Nearly two years into a pandemic that has already killed more than 5
million people, only about 7% of people in low-income countries have
received a dose. Vaccine deliveries worldwide have been delayed by
production problems, hoarding by rich countries, export restrictions
and red tape. Many programmes have also been hampered by hesitancy
among the public.
The legal concerns are an additional hurdle for public health
officials tackling the coronavirus – even as officials say
unvaccinated people offer an ideal environment for it to mutate into
new variants that threaten hard-won immunity around the world. Many
COVID-19 vaccine manufacturers have required that countries
indemnify them for any adverse events suffered by individuals as a
result of the vaccines, the United Nations says.
Where governments are not in control, that is not possible.
The concerns affect people, such as those displaced by the Myanmar,
Afghanistan and Ethiopian crises, who are beyond the reach of
national governments' vaccination schemes.

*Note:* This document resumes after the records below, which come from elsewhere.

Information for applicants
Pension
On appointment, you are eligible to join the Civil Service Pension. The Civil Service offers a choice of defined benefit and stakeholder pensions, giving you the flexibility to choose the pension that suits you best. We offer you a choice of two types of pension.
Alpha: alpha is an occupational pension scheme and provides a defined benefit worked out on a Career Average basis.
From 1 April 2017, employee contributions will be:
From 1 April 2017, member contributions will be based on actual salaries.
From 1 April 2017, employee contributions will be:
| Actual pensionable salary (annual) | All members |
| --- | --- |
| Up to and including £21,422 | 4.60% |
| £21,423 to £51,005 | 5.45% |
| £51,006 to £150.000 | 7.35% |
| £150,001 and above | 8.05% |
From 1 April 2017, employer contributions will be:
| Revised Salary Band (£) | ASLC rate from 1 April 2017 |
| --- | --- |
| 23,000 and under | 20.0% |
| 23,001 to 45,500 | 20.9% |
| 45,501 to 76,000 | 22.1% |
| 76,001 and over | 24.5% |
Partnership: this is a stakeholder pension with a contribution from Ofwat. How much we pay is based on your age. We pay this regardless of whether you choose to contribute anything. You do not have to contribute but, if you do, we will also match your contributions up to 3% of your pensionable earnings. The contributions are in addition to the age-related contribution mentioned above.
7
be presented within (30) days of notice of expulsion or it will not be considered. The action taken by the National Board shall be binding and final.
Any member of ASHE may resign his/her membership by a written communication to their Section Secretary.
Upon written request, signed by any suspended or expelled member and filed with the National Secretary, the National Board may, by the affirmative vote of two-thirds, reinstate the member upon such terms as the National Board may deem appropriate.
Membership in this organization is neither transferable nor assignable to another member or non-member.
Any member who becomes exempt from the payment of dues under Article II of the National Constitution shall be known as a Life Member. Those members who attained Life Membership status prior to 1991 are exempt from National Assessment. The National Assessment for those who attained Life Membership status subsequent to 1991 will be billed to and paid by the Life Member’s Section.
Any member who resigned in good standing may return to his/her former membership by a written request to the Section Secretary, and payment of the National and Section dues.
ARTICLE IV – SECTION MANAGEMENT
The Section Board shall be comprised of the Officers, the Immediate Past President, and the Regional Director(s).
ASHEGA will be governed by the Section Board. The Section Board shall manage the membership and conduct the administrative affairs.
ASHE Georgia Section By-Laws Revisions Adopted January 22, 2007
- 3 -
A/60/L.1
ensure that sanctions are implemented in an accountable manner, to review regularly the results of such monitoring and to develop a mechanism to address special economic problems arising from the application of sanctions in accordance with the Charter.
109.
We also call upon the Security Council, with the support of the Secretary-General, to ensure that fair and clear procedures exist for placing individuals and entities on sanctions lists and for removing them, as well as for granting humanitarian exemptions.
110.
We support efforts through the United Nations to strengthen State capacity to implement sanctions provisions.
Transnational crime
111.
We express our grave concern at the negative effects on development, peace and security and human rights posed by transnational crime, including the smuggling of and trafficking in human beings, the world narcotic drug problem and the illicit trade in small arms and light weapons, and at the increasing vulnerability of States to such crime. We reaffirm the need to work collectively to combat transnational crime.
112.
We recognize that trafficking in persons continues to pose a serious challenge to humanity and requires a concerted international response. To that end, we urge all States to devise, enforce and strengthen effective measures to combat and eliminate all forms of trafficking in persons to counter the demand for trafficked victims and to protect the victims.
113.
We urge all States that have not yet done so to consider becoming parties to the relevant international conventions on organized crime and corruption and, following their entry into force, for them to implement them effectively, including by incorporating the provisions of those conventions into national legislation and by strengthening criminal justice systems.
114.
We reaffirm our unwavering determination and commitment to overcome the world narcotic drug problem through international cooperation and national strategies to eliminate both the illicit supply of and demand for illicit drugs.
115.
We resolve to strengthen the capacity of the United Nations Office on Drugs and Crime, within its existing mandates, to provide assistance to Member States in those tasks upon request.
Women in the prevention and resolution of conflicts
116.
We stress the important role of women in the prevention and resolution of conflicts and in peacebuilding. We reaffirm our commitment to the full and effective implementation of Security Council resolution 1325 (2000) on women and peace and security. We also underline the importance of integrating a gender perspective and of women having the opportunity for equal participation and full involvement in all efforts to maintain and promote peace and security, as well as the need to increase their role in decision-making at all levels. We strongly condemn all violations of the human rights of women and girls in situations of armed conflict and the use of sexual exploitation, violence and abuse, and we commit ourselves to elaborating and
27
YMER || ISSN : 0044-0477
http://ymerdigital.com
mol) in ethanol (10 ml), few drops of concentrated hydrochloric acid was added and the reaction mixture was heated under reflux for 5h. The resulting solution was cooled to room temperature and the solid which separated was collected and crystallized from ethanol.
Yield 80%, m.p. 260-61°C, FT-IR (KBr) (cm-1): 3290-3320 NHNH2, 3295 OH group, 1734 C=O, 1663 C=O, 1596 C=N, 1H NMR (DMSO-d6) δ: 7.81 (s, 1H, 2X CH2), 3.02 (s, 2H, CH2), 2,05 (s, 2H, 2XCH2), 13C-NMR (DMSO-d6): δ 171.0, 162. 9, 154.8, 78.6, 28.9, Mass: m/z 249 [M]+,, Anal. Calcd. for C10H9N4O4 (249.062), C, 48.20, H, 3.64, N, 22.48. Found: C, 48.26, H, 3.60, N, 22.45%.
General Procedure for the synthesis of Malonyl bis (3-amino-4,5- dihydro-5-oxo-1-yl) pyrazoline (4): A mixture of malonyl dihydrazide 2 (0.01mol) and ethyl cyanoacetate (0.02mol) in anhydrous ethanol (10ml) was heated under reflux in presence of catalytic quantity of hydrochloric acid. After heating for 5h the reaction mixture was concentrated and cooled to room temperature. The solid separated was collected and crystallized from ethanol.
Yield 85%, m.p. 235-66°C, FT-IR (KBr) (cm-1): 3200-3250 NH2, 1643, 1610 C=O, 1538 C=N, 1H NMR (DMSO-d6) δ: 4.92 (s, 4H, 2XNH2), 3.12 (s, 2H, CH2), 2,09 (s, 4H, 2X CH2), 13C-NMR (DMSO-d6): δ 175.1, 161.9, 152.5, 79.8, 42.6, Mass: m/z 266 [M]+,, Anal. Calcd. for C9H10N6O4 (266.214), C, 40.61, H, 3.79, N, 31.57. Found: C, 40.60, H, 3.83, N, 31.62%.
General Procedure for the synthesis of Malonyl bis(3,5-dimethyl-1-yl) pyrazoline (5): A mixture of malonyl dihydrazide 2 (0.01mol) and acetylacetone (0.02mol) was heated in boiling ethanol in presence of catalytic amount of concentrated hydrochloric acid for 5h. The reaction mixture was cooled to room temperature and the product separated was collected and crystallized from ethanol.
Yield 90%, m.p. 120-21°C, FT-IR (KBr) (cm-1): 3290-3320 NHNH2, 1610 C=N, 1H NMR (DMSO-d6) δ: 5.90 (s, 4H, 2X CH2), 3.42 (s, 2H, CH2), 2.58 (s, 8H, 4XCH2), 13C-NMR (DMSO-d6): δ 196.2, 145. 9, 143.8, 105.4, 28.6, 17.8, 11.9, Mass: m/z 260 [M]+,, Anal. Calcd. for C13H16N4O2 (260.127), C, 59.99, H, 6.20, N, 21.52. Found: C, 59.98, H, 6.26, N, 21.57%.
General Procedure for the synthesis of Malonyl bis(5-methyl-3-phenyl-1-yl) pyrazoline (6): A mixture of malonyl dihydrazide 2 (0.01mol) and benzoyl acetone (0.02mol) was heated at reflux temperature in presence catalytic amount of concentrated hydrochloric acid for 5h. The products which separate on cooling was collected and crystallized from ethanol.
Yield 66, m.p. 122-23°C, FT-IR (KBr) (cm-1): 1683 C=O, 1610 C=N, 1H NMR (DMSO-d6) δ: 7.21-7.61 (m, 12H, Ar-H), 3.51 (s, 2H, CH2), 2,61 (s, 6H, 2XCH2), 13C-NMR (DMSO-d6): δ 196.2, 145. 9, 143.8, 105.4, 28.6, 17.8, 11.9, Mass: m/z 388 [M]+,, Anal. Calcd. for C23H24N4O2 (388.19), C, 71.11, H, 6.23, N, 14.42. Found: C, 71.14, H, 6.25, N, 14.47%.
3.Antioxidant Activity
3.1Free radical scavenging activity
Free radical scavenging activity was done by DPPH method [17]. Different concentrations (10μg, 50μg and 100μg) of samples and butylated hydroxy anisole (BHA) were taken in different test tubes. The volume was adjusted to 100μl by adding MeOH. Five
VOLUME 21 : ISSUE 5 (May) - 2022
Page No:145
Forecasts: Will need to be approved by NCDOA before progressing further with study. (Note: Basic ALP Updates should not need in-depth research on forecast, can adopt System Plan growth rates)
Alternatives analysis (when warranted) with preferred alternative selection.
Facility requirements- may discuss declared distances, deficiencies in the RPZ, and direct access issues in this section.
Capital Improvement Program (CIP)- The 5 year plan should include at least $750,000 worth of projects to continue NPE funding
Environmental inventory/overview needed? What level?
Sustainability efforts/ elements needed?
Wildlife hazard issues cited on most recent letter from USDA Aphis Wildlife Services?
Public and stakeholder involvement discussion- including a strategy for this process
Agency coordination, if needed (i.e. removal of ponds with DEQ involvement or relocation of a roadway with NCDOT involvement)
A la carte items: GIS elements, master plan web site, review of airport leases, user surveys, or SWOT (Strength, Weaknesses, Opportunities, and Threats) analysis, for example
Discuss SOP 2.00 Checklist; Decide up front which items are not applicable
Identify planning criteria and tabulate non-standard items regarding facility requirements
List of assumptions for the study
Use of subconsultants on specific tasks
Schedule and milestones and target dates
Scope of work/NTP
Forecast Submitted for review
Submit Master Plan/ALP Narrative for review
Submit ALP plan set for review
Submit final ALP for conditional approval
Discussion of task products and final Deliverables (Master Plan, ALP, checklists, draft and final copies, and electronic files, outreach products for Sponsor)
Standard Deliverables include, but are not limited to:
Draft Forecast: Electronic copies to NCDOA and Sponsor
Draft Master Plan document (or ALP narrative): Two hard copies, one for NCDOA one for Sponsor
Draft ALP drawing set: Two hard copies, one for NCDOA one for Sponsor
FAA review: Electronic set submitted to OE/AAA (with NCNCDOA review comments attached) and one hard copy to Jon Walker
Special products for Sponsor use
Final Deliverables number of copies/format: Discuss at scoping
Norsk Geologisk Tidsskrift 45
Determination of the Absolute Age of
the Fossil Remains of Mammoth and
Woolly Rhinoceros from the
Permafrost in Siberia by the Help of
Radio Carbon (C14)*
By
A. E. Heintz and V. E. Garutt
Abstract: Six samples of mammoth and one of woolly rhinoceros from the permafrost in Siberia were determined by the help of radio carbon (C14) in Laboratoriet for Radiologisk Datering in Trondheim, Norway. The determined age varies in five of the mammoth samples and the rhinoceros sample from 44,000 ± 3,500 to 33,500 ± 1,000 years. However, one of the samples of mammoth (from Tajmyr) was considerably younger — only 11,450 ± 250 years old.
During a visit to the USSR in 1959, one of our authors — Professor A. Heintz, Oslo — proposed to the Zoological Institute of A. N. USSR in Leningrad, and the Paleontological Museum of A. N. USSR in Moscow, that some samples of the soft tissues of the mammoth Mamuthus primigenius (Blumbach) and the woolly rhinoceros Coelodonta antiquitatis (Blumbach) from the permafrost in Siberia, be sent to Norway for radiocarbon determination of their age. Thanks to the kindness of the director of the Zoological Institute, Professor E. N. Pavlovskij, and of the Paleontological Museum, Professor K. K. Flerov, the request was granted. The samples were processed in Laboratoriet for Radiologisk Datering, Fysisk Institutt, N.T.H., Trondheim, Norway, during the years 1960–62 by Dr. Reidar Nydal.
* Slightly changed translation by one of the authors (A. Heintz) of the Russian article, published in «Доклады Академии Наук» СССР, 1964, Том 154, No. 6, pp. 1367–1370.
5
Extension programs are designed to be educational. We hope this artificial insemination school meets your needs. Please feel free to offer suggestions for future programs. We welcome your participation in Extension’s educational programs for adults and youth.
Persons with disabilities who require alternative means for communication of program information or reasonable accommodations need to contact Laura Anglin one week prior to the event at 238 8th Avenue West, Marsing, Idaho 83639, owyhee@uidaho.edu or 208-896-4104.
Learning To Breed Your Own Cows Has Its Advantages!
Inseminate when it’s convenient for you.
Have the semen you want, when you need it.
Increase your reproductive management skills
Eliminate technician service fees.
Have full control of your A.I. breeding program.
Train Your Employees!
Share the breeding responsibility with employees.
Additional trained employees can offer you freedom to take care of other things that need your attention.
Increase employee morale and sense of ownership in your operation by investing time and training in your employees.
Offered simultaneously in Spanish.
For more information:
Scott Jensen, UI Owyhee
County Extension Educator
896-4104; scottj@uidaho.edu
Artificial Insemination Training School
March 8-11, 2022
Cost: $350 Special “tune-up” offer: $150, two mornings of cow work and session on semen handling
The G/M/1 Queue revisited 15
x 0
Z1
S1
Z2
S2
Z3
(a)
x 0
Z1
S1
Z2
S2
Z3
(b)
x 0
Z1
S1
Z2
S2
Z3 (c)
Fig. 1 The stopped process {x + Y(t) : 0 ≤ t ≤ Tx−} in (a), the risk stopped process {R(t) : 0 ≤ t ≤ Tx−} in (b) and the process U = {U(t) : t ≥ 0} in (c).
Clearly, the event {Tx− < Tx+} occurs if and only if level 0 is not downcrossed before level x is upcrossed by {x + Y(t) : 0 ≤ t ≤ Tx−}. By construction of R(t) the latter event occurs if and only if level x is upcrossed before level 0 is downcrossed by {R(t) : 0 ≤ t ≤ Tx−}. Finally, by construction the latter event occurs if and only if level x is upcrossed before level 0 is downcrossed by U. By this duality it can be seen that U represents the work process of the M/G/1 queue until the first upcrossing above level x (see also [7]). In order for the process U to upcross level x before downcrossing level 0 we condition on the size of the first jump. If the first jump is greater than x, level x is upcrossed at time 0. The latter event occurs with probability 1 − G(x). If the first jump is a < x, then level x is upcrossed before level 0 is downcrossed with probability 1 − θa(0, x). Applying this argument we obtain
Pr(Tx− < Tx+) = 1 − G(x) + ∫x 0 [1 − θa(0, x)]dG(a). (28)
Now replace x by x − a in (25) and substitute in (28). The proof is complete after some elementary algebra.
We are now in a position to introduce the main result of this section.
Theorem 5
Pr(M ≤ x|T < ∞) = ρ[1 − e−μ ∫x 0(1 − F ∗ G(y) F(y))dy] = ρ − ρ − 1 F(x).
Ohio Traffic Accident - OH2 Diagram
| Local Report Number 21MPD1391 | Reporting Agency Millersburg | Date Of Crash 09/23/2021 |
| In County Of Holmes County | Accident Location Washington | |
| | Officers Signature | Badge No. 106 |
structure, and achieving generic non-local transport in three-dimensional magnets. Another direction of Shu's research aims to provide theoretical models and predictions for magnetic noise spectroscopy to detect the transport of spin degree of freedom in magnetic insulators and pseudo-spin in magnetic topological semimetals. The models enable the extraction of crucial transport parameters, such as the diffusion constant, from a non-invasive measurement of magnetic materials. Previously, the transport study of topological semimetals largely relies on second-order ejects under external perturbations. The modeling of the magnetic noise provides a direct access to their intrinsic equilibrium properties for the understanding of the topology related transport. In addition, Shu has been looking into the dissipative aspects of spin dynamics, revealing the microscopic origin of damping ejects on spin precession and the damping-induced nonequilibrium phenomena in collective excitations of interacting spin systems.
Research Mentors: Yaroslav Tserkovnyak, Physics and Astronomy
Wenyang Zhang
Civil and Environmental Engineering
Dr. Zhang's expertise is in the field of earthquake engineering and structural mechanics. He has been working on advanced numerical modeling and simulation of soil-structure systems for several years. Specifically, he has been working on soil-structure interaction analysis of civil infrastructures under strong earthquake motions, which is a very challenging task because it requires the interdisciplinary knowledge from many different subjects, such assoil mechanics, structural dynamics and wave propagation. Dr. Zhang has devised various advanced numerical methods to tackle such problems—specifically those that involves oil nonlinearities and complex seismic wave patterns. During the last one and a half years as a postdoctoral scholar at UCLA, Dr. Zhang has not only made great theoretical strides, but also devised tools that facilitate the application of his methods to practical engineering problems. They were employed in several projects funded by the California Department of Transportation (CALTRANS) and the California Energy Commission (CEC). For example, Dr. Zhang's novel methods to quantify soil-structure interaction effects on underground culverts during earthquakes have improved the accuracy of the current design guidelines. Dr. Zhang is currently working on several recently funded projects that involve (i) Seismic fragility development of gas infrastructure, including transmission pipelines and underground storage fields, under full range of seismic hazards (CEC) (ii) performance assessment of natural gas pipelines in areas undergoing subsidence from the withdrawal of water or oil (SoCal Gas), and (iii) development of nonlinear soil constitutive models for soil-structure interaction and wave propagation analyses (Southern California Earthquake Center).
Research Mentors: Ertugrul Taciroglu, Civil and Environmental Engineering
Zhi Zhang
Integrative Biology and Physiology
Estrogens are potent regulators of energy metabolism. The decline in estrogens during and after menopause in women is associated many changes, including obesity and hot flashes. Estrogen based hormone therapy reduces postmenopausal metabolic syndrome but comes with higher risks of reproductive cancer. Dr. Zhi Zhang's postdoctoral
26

For refugees, migrants and asylum-seekers, as well as people
afflicted by natural disasters or other events that put them out of
reach of government help, the global programme known as COVAX
created a Humanitarian Buffer – a last-resort reserve of shots to be
administered by humanitarian groups. Gavi, the vaccine alliance, is
a public-private partnership set up in 2000 to promote vaccination
around the world.
But that buffer does not have any mechanism to offer compensation.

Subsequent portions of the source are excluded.